● Work order: An exact transcription is needed of the lines below from the one with "- Moonstorm Item" through the one with "## Introduction", with no other lines and no pictures.
Data for analysis START
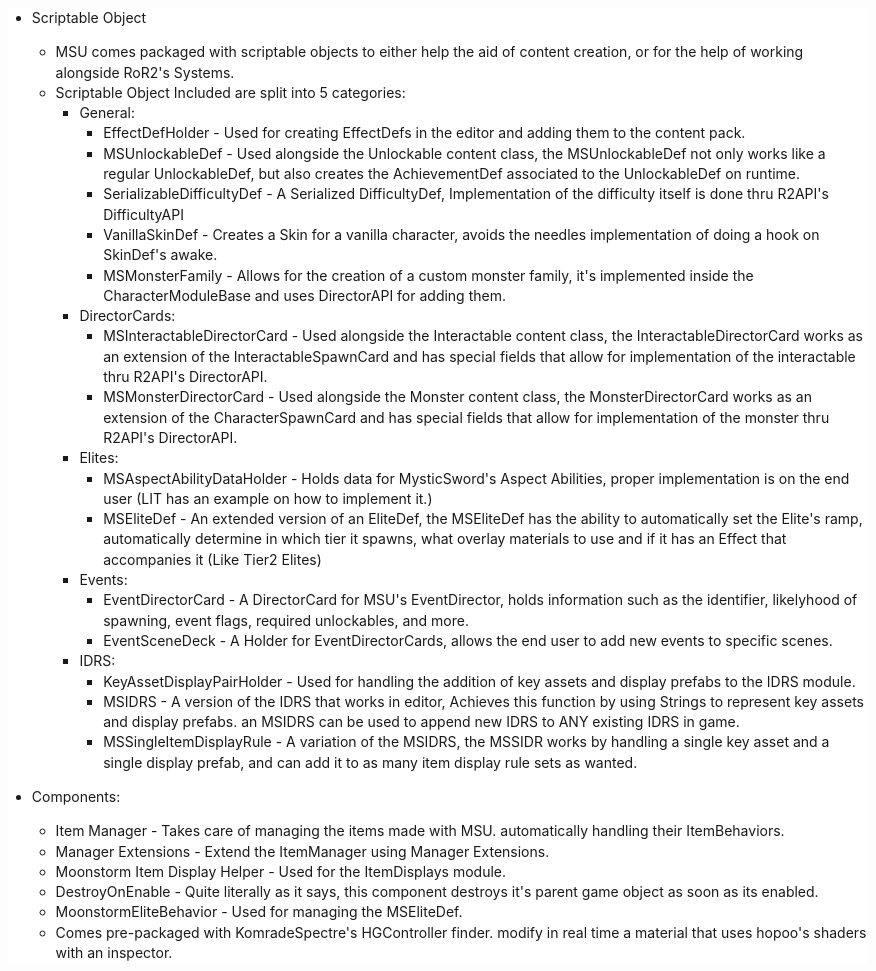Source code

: - Scriptable Object
    - MSU comes packaged with scriptable objects to either help the aid of content creation, or for the help of working alongside RoR2's Systems.
    - Scriptable Object Included are split into 5 categories:
        - General:
            - EffectDefHolder - Used for creating EffectDefs in the editor and adding them to the content pack.
            - MSUnlockableDef - Used alongside the Unlockable content class, the MSUnlockableDef not only works like a regular UnlockableDef, but also creates the AchievementDef associated to the UnlockableDef on runtime.
            - SerializableDifficultyDef - A Serialized DifficultyDef, Implementation of the difficulty itself is done thru R2API's DifficultyAPI
            - VanillaSkinDef - Creates a Skin for a vanilla character, avoids the needles implementation of doing a hook on SkinDef's awake.
            - MSMonsterFamily - Allows for the creation of a custom monster family, it's implemented inside the CharacterModuleBase and uses DirectorAPI for adding them.
        - DirectorCards:
            - MSInteractableDirectorCard - Used alongside the Interactable content class, the InteractableDirectorCard works as an extension of the InteractableSpawnCard and has special fields that allow for implementation of the interactable thru R2API's DirectorAPI.
            - MSMonsterDirectorCard - Used alongside the Monster content class, the MonsterDirectorCard works as an extension of the CharacterSpawnCard and has special fields that allow for implementation of the monster thru R2API's DirectorAPI.
        - Elites:
            - MSAspectAbilityDataHolder - Holds data for MysticSword's Aspect Abilities, proper implementation is on the end user (LIT has an example on how to implement it.)
            - MSEliteDef - An extended version of an EliteDef, the MSEliteDef has the ability to automatically set the Elite's ramp, automatically determine in which tier it spawns, what overlay materials to use and if it has an Effect that accompanies it (Like Tier2 Elites)
        - Events:
            - EventDirectorCard - A DirectorCard for MSU's EventDirector, holds information such as the identifier, likelyhood of spawning, event flags, required unlockables, and more.
            - EventSceneDeck - A Holder for EventDirectorCards, allows the end user to add new events to specific scenes.
        - IDRS:
            - KeyAssetDisplayPairHolder - Used for handling the addition of key assets and display prefabs to the IDRS module.
            - MSIDRS - A version of the IDRS that works in editor, Achieves this function by using Strings to represent key assets and display prefabs. an MSIDRS can be used to append new IDRS to ANY existing IDRS in game.
            - MSSingleItemDisplayRule - A variation of the MSIDRS, the MSSIDR works by handling a single key asset and a single display prefab, and can add it to as many item display rule sets as wanted.

- Components:
    - Item Manager - Takes care of managing the items made with MSU. automatically handling their ItemBehaviors.
    - Manager Extensions - Extend the ItemManager using Manager Extensions.
    - Moonstorm Item Display Helper - Used for the ItemDisplays module.
    - DestroyOnEnable - Quite literally as it says, this component destroys it's parent game object as soon as its enabled.
    - MoonstormEliteBehavior - Used for managing the MSEliteDef.
    - Comes pre-packaged with KomradeSpectre's HGController finder. modify in real time a material that uses hopoo's shaders with an inspector.
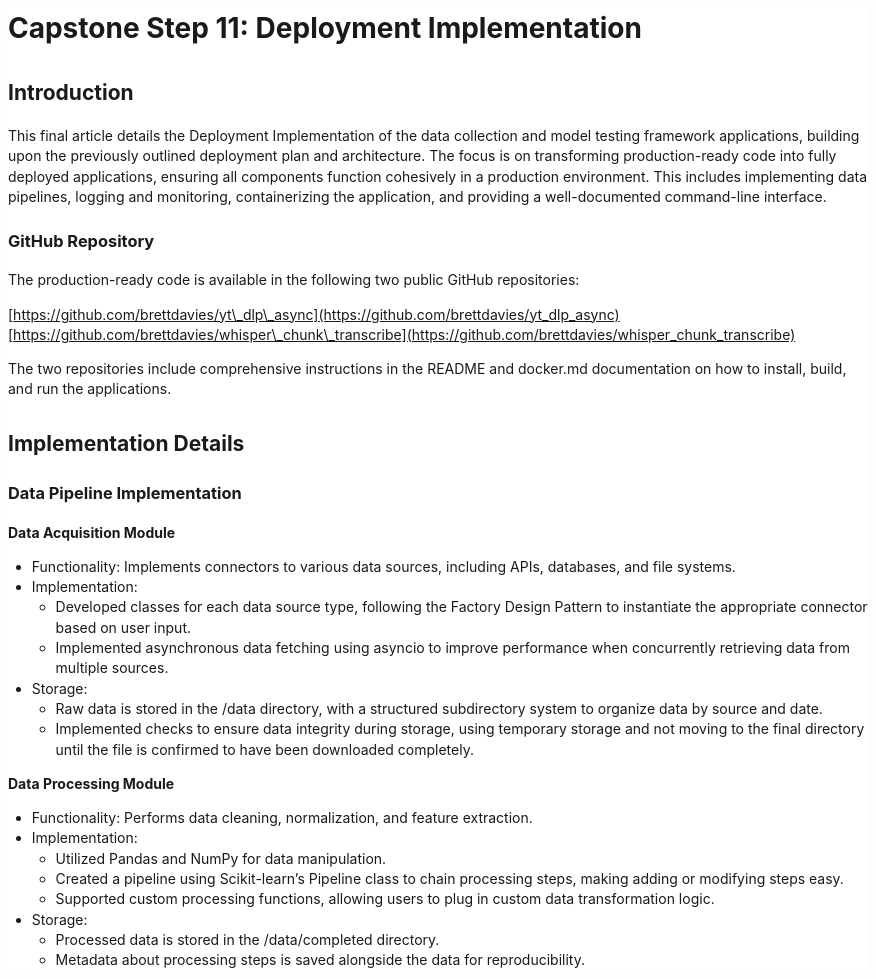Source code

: # Capstone Step 11: Deployment Implementation

## Introduction

This final article details the Deployment Implementation of the data collection and model testing framework applications, building upon the previously outlined deployment plan and architecture. The focus is on transforming production-ready code into fully deployed applications, ensuring all components function cohesively in a production environment. This includes implementing data pipelines, logging and monitoring, containerizing the application, and providing a well-documented command-line interface.

### GitHub Repository

The production-ready code is available in the following two public GitHub repositories:

[https://github.com/brettdavies/yt\_dlp\_async](https://github.com/brettdavies/yt_dlp_async)  
[https://github.com/brettdavies/whisper\_chunk\_transcribe](https://github.com/brettdavies/whisper_chunk_transcribe) 

The two repositories include comprehensive instructions in the README and docker.md documentation on how to install, build, and run the applications.

## Implementation Details

### Data Pipeline Implementation

**Data Acquisition Module**

* Functionality: Implements connectors to various data sources, including APIs, databases, and file systems.  
* Implementation:  
  * Developed classes for each data source type, following the Factory Design Pattern to instantiate the appropriate connector based on user input.  
  * Implemented asynchronous data fetching using asyncio to improve performance when concurrently retrieving data from multiple sources.  
* Storage:  
  * Raw data is stored in the /data directory, with a structured subdirectory system to organize data by source and date.  
  * Implemented checks to ensure data integrity during storage, using temporary storage and not moving to the final directory until the file is confirmed to have been downloaded completely.

**Data Processing Module**

* Functionality: Performs data cleaning, normalization, and feature extraction.  
* Implementation:  
  * Utilized Pandas and NumPy for data manipulation.  
  * Created a pipeline using Scikit-learn’s Pipeline class to chain processing steps, making adding or modifying steps easy.  
  * Supported custom processing functions, allowing users to plug in custom data transformation logic.  
* Storage:  
  * Processed data is stored in the /data/completed directory.  
  * Metadata about processing steps is saved alongside the data for reproducibility.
Data for analysis END
● Result:
    - Moonstorm Item Display Helper - Used for the ItemDisplays module.
    - DestroyOnEnable - Quite literally as it says, this component destroys it's parent game object as soon as its enabled.
    - MoonstormEliteBehavior - Used for managing the MSEliteDef.
    - Comes pre-packaged with KomradeSpectre's HGController finder. modify in real time a material that uses hopoo's shaders with an inspector.
Source code

: # Capstone Step 11: Deployment Implementation

## Introduction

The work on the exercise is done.